==== TEXT EXCERPT

It is increasingly common for adolescents to be in emergency care with acute alcohol intoxication (AAI) and this is often associated with other problems [1]. In particular, simultaneous use of alcohol and drugs, due to its additive and interactive effects, is considered to be an additional risk for the health and well-being of adolescents [2-4]. In the Netherlands, a number of studies have been performed to describe the risk factors and epidemiology of AAI amongst adolescents [5]. However, to date, there is no information regarding the incidence and risk factors of simultaneous AAI and illicit substance use in general populations of adolescents.
The aim of this study was to assess if adolescents hospitalised with AAI are at risk of additional drug use.

MATERIAL AND METHODS

Study design and patients

This was a prospective, single-centre study conducted between January 2016 and September 2019. All patients between 12 and 18 years of age who were admitted to the pediatric ward of a large district general and teaching hospital in the Netherlands with an AAI were included. Patients were hospitalised in case of reduced level of consciousness and/or in combination with signs of hypoglycemia, hypothermia or a social condition. The decision was made by the attending physician. Patients whose urine examination was not performed were not included. Furthermore, patients with a previous episode of AAI were also excluded from the study.

Clinical protocol AAI

All patients admitted to the emergency department for an AAI were examined, blood samples were taken to measure blood alcohol concentration and an urine sample was taken for a standard panel of toxicology screening, namely amphetamine, metamphetamine, benzodiazepines, opiates, cannabis, cocaine, methadone and tricyclic antidepressants. Toxicology screening was performed by the Department of Clinical Pharmacology according to standard procedures. Patients who were admitted for clinical observation received intravenous fluid administration and vital functions were monitored continuously. Patients were discharged the following morning.

========
==== RECORDS PROVIDED

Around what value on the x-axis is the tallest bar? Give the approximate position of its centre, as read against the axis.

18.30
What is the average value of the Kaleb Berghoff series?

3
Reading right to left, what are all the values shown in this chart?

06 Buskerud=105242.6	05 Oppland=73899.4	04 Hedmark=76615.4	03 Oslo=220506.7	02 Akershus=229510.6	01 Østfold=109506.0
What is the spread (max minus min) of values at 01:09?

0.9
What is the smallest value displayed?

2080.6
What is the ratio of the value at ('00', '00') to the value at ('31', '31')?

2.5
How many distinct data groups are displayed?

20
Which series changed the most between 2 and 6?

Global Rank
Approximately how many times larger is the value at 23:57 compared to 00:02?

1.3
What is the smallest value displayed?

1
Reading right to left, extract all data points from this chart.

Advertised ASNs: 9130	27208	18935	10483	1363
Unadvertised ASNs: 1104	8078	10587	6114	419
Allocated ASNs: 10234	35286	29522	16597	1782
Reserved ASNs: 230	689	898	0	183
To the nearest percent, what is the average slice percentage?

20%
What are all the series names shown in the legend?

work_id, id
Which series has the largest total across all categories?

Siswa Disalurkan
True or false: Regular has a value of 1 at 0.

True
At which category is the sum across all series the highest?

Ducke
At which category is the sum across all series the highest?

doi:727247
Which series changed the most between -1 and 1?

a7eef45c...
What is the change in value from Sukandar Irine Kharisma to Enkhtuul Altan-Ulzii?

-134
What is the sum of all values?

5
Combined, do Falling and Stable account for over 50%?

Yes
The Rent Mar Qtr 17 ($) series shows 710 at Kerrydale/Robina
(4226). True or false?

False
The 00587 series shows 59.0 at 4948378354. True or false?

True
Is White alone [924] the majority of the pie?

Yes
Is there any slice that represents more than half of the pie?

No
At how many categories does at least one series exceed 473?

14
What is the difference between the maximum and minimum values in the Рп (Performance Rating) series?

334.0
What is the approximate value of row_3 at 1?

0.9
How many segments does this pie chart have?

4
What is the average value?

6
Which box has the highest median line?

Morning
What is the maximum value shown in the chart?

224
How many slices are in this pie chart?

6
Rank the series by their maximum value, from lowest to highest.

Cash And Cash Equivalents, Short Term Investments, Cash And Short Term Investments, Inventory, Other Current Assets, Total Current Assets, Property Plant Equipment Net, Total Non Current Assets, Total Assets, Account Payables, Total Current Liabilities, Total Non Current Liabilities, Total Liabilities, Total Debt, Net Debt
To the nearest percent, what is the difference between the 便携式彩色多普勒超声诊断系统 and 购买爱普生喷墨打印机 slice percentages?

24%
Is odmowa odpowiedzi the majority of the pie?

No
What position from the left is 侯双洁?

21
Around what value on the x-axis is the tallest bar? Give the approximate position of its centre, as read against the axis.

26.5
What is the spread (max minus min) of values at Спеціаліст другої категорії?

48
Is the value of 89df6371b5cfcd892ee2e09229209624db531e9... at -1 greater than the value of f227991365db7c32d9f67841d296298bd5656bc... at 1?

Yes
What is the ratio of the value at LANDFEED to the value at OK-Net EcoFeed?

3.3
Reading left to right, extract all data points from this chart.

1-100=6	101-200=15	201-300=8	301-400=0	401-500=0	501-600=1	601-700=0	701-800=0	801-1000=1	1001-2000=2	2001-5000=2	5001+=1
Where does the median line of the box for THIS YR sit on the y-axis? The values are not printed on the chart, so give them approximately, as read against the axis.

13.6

========

### [WHAT IS NEEDED]
Extend the study on adolescents hospitalized with acute alcohol intoxication, picking up right after its last sentence.

### [RESPONSE TO THE EXERCISE]
Data collection

Data were collected from medical records at admission and at the outpatient clinic mostly 4-6 weeks after admission. Admission data included age, sex, blood alcohol concentration and presence of other drugs in urine toxicology testing. Extra information was collected about alcohol consumption, drug use, use of other medication and presence of injuries.

Statistical analysis

SPSS 22 software was used for data analysis. Frequency (percentage) and mean (SD) were used to describe the variables. In addition, independent sample t-test and χ2 test were applied to analyse the data; p < 0.05 was considered as significant.

Ethical considerations

Medical ethical approval for the study was obtained from the Scientific Review Committee of Tergooi hospital in November 2019 (reference number KV19.062, registration number 19.60). Informed consent by pediatric patients’ caregivers was not required. The study was not subject to the Medical Research Involving Human Rights Act (WMO), since no interventions were performed, and data were collected retrospectively.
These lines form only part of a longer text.